We maneuvered the canoe closer to the bank for a better look and watched the creature make his rounds.

He went around one tree, up the bank, around another tree. Then he turned around, headed back down the bank toward the river, sniffed in a hole and disappeared into the brush.

"It's a groundhog," David said.

The sun I longed for earlier in the day began to bear down. I wished I had brought a hat. David blobbed on a bunch of sunscreen, but I didn't bother.

We stopped for lunch on a rocky bank. Our peanut butter and honey sandwiches were mushy and squashed but they tasted great. Anything eaten on the bank of a river tastes great.

We listened to the sounds. Flowing water. Insect songs. A tractor in the distance. It was a beautiful day.

Our biggest white-water of the day was at Goose Neck Dam. The remains of the old dam form a steep drop of whirling white water through a 3-foot passage. We got out to scout the situation. Four canoeists stood along the wall overlooking the river, scratching their heads.

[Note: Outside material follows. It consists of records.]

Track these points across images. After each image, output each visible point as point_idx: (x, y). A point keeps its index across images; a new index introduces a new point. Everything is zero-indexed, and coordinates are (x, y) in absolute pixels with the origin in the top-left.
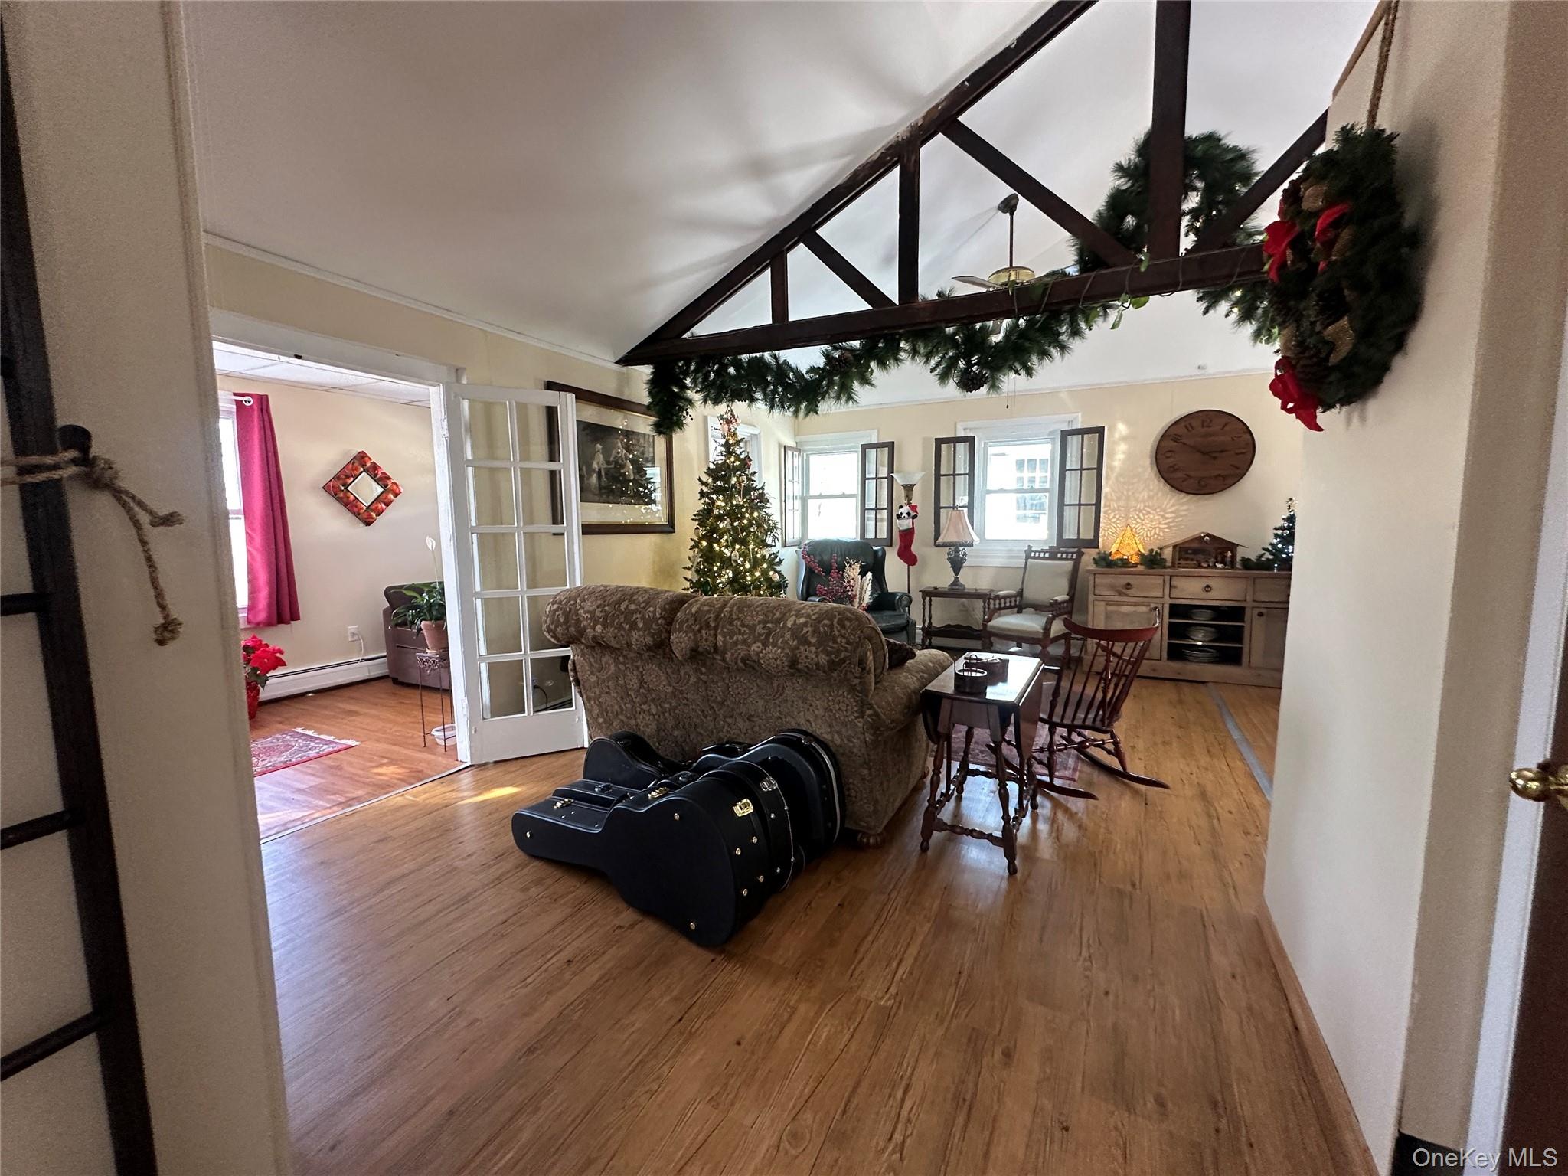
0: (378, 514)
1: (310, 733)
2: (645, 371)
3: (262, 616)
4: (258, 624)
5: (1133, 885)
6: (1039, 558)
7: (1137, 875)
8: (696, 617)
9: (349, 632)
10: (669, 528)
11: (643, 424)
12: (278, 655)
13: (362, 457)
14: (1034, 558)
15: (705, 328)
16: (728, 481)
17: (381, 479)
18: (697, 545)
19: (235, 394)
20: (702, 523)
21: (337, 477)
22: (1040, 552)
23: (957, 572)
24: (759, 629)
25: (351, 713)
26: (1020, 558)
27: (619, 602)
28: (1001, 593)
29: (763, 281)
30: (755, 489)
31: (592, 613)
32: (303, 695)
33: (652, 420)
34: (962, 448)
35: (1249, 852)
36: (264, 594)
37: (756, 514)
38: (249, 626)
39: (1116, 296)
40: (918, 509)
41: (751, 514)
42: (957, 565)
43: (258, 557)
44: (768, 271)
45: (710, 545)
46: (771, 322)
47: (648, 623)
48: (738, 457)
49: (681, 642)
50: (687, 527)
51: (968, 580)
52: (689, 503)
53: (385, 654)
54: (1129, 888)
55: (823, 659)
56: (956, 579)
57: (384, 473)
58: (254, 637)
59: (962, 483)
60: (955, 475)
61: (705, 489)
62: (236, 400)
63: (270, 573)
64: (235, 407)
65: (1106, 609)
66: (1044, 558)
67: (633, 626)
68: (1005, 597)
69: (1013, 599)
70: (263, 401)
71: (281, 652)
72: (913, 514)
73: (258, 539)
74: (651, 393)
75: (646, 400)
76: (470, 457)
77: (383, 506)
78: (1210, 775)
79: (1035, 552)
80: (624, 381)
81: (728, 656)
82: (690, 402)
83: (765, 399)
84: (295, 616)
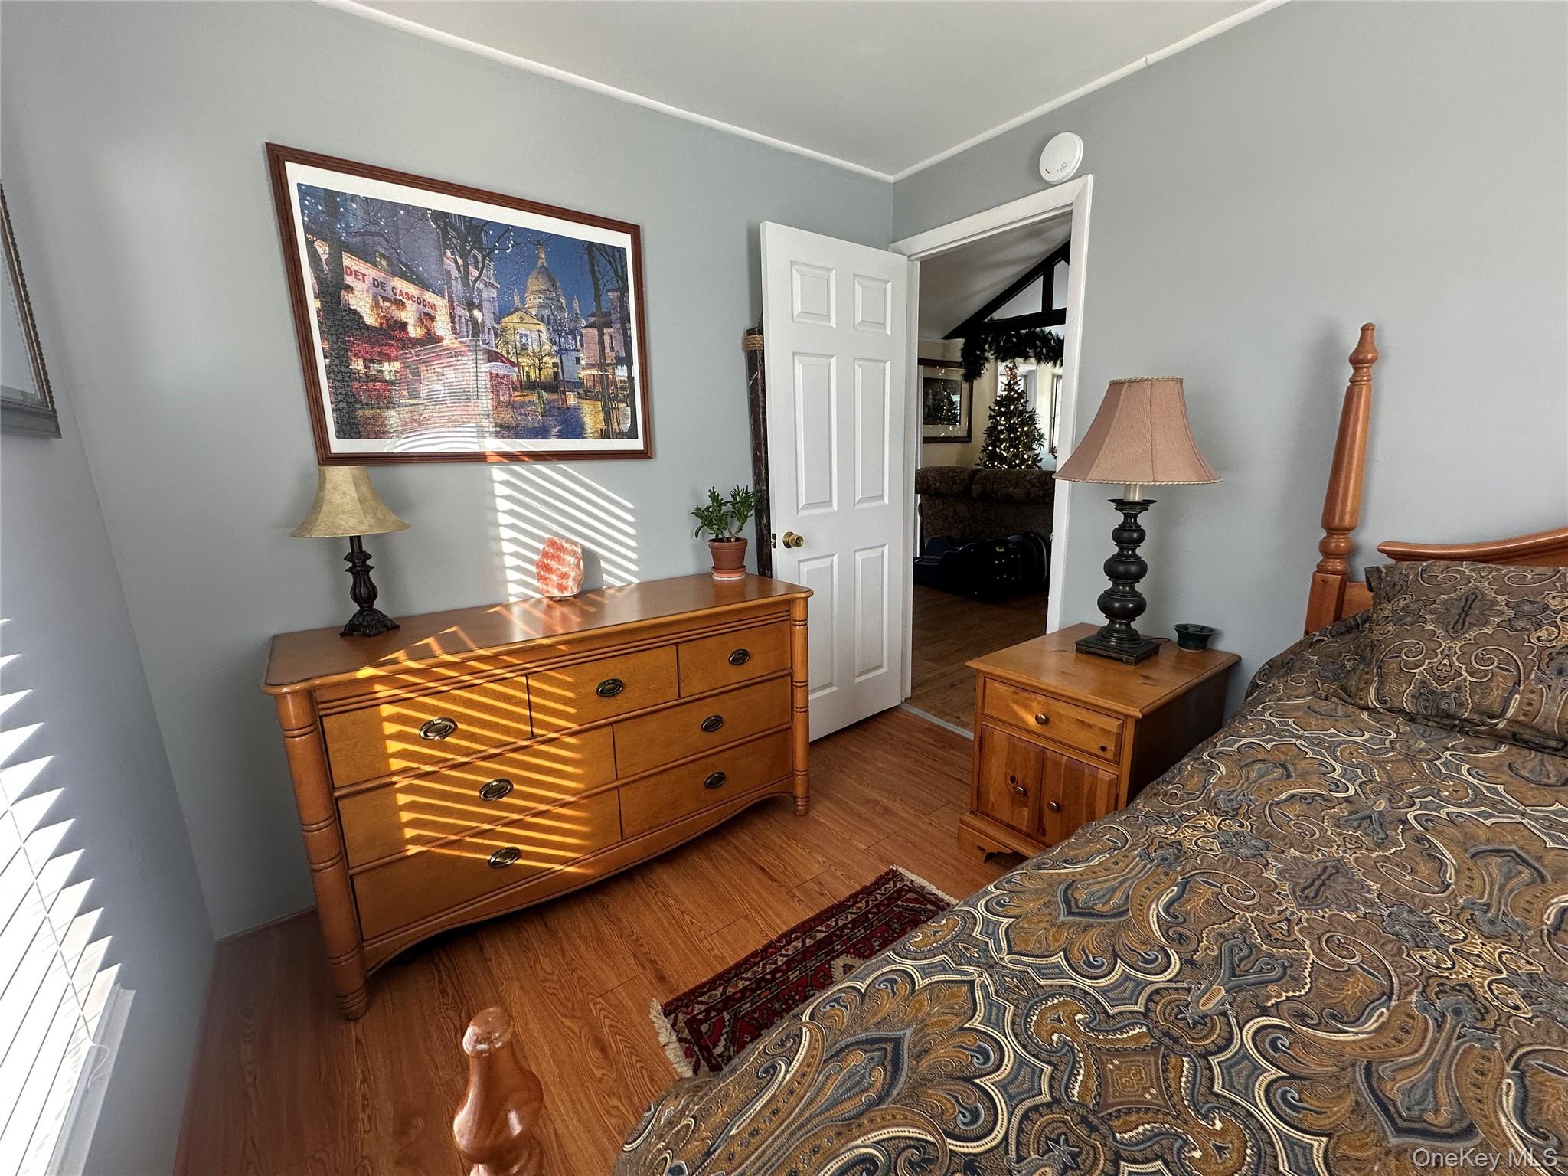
2: (960, 342)
8: (985, 477)
10: (967, 439)
11: (957, 375)
15: (999, 315)
16: (1008, 408)
18: (986, 449)
20: (989, 436)
24: (1014, 482)
27: (949, 472)
29: (1038, 284)
30: (1027, 412)
33: (962, 371)
44: (1042, 278)
46: (1041, 310)
47: (961, 480)
48: (1016, 392)
49: (976, 489)
50: (979, 437)
52: (982, 421)
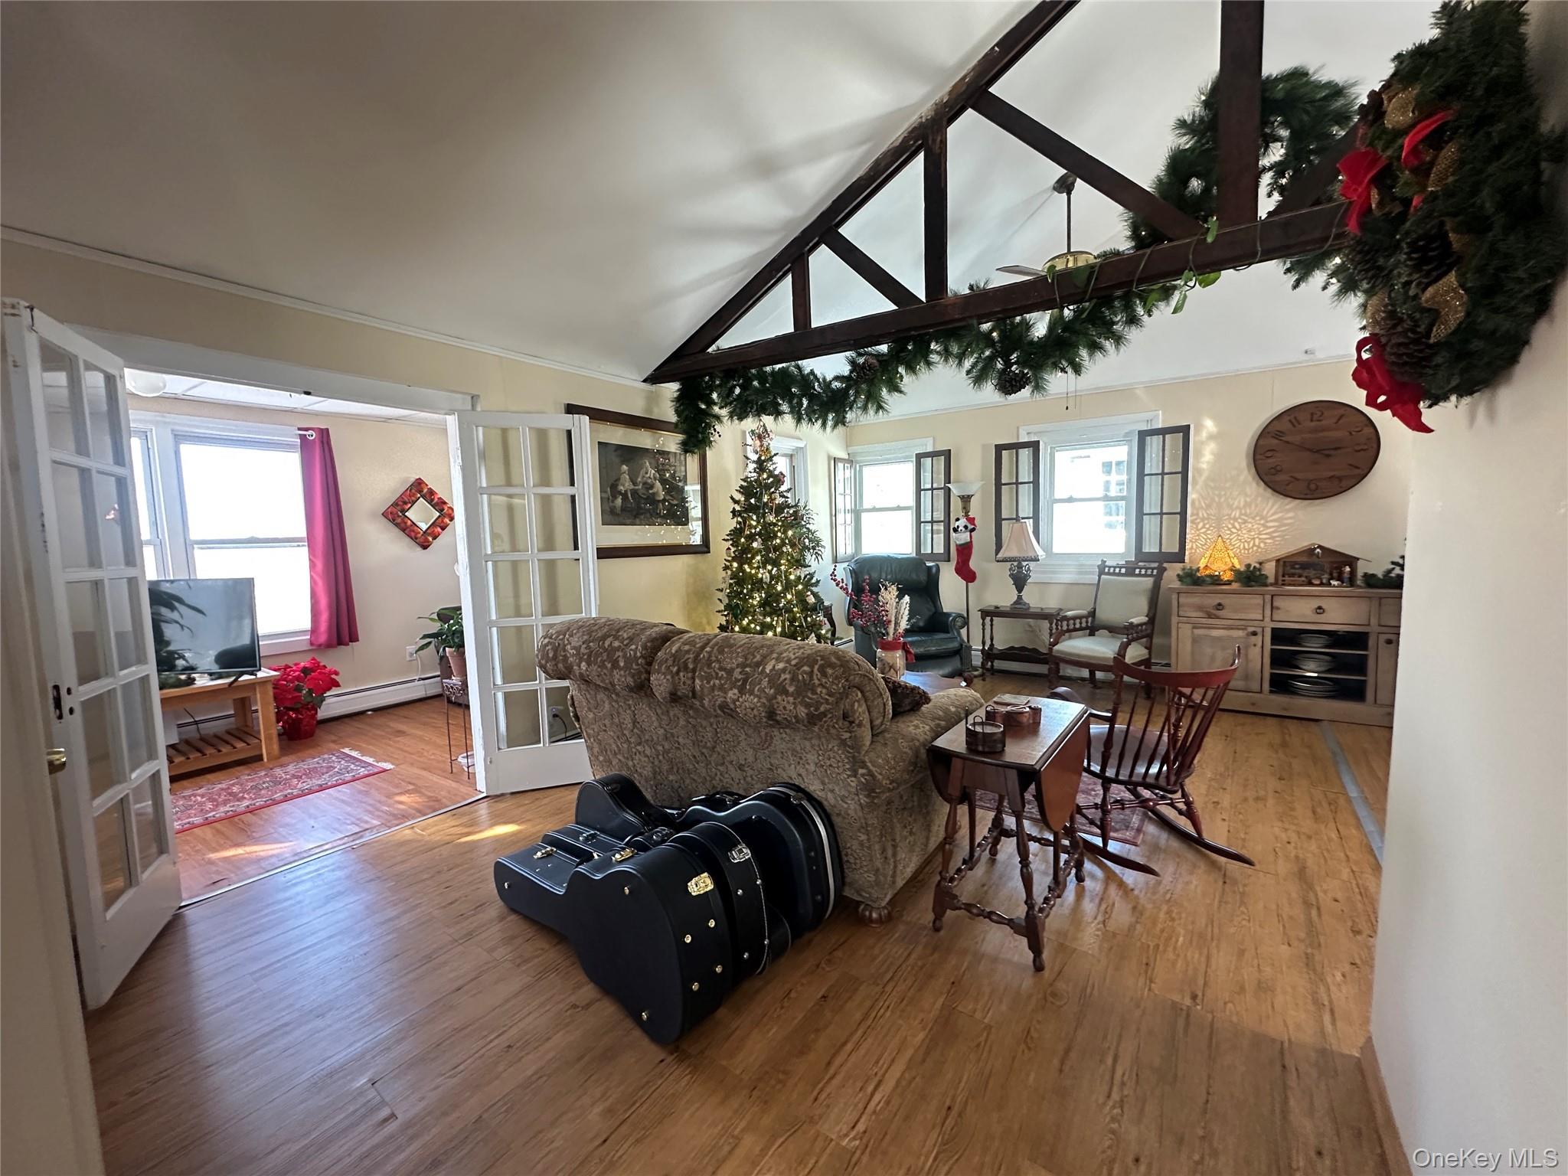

"Where are ya'll going to go?" one of the guys asked as we walked toward them.

"The owner at the canoe livery told us to go down there," David said, pointing to the narrow passage on the far side of the river.

"Well, we'll let you go first," they said.

We paddled hard to hit the rapid just right. Not too far to the left or we'd get pulled into an eddy. Not too far to the right or we'd smash into a rock outcropping.

The canoe reached the falls and "whump!" we were down in a flash. No flips. No mistakes. It was easy.

The hot afternoon sun was relentless and we finally banked the canoe to go for a dip in a great swimming hole. It was shaded by several overhanging old catalpa trees. The water felt cool and refreshing. Back in the boat, we paddled toward the bank to check out the aquatic life. We weren't surprised when we saw what looked like hundreds of those giant carp hanging out in the shady depths of the water. I would too, if I were a fish.

We paddled hard to make the agreed meeting time with our shuttle, but no matter how fast we went, the little whirligig beetles swimming ahead of us would not be beaten. These little predatory creatures look like they have four eyes, but actually, there are only two. One eye looks up and the other looks down in the water, scanning the depths for tidbits to eat. The whirligigs formed little paths in the water as they swam, like the path a snake makes as it slithers in desert sand.

Our 12-mile river trip ended at Locher Landing, just near a railroad bridge where the Maury enters the James River. We packed our canoe onto the livery van and headed back to our truck. In one afternoon we had experienced a little bit of white-water, great swimming and interesting wildlife.

I couldn't think of a better way to spend a day.